Maybe the baby being born suddenly showed you the gravity and dimension of the whole thing?

Maybe things finally clicked in your brain.

:hug:
 
Maybe the baby being born suddenly showed you the gravity and dimension of the whole thing?
Yeah. I already had the pure fear I'd end up pregnant and stuck there. (obv I coulda left, pregnant or not, but they coulda theoretically fought for custody of my imaginary baby). Like it kinda made things "leave now or this is *forever*" which isn't really rational. But yeah.
 
The decision to leave was rational.

And we can/ do tolerate a lot, and then *something* is the thing that makes it reach tipping point... the straw that breaks the camel's back... But it's not "that one thing"... It's all of it together, added up.

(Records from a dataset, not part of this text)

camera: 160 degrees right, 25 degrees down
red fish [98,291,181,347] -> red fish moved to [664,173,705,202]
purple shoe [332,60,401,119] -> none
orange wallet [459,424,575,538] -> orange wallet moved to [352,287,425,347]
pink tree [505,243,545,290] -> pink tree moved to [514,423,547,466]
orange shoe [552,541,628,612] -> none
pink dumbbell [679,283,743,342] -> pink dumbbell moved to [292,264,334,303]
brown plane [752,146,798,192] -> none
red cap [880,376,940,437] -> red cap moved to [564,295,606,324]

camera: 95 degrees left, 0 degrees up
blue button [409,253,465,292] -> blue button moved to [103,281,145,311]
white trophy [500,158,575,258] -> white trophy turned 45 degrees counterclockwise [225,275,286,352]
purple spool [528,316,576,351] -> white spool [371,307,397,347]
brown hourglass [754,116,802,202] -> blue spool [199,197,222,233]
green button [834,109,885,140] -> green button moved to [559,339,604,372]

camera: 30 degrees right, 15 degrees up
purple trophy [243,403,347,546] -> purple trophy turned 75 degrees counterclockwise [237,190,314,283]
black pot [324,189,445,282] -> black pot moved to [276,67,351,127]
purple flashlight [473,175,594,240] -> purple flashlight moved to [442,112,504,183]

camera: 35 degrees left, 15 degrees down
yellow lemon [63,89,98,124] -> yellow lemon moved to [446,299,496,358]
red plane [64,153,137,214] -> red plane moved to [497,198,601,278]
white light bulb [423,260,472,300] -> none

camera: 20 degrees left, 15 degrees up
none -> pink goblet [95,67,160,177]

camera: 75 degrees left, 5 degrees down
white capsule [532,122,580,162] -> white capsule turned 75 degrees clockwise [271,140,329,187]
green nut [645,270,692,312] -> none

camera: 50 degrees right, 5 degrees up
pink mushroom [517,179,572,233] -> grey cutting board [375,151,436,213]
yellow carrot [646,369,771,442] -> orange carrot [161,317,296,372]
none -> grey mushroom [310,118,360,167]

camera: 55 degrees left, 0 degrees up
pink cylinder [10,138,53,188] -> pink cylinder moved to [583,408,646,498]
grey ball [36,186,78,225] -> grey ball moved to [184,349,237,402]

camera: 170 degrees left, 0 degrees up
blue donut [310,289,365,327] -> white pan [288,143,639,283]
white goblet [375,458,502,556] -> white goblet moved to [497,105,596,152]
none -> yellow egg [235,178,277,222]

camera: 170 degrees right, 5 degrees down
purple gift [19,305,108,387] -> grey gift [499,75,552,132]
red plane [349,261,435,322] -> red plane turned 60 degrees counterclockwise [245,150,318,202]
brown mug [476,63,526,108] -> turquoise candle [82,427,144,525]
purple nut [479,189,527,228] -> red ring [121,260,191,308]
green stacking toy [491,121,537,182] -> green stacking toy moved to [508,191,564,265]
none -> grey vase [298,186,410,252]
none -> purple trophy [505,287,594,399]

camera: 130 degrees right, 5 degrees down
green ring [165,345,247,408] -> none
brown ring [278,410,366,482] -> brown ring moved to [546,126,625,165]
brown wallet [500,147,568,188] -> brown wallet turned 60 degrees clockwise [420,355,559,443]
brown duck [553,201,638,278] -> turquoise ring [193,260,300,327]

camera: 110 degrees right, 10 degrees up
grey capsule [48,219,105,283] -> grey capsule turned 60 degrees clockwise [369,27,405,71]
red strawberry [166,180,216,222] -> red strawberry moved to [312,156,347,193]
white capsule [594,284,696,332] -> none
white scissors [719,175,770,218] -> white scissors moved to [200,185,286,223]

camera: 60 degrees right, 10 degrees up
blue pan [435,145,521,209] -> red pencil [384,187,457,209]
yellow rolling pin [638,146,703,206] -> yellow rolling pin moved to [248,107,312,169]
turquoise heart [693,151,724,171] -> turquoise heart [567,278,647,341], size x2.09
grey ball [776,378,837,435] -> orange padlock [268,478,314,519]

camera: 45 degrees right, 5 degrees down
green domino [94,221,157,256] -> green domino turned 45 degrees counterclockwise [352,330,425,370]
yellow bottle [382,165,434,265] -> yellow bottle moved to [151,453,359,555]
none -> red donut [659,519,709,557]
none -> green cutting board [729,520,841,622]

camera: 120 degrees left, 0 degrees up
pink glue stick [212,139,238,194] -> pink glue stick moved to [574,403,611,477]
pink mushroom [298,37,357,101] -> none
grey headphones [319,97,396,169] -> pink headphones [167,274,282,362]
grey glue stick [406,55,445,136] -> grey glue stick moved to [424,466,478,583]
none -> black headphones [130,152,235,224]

So, of course it makes sense.

And the added dimension of there being kids involved and potentially getting pregnant is a totally valid/ rational/ logical/ good reason to leave.

:hug:
 
For ages before leaving (Timescale is screwed so dunno how long), I wasn't eating or sleeping, was only going outside if I *had* to, was borderline psychotic from sleep deprivation.
I guess this was also your brain/ body/ subconscious reaching its limit.
Reaching the point where you couldn't cope anymore.
And where something had to give/ had to change.
 
Yeah, I think this stuff had been building up loads in the months before I left:
And we can/ do tolerate a lot, and then *something* is the thing that makes it reach tipping point... the straw that breaks the camel's back... But it's not "that one thing"... It's all of it together, added up.
I guess this was also your brain/ body/ subconscious reaching its limit.
Reaching the point where you couldn't cope anymore.
And where something had to give/ had to change.
Then this is why I left at that point and not before or after:
And the added dimension of there being kids involved and potentially getting pregnant is a totally valid/ rational/ logical/ good reason to leave
 
I’m so sorry for what you went through. I’m glad you got out of this horrible situation.

This link might be helpful: Sexual Assault - Are you wondering if you were raped? read this first.

My take? In my opinion, you were raped.

The part about being able to leave doesn’t change if you were raped or not. If you didn’t consent, you didn’t consent. If you don’t have a choice to say no, you don’t have a choice to say yes.

Some victims of rape stay with the rapist for awhile, that doesn’t make it not rape. Trauma bonding can make it much harder actually to leave an abusive situation than one that isn’t. You also might have possibly gotten caught in a trauma reenactment cycle.

Money doesn’t have to change hands for it to be trafficking. Being traded for sexual exploitation alone, even without money changing hands, is generally sex trafficking.
sounds like sex trafficking to me you are not to know who pays or who does or who gets paid it has bothered you enough to feel used. The signs of this kind of behaviour is seen in the actions which are the normal patterns of abuse where there is a honeymoon period where the vulnerable are spoilt then the honeymoon gets smaller and the abuse gets larger ( see youtube revictimization ) this may explain it better . You have survived and thats a blessing in disguise take care of yourself you did not cause this to happen
 
In for a fly by... did a reread due to the degree of difficulty I had with the topic. Recovery period was brief. No fall out to speak up except to note that about a third of this topic is still straight up walled off where I have gaps of no memory for sometimes larger time periods.

Expect I'll come back again later for a reread to see if anything shakes loose. Frieda or Chris-Duck? Wondering how post this discussion fared for you?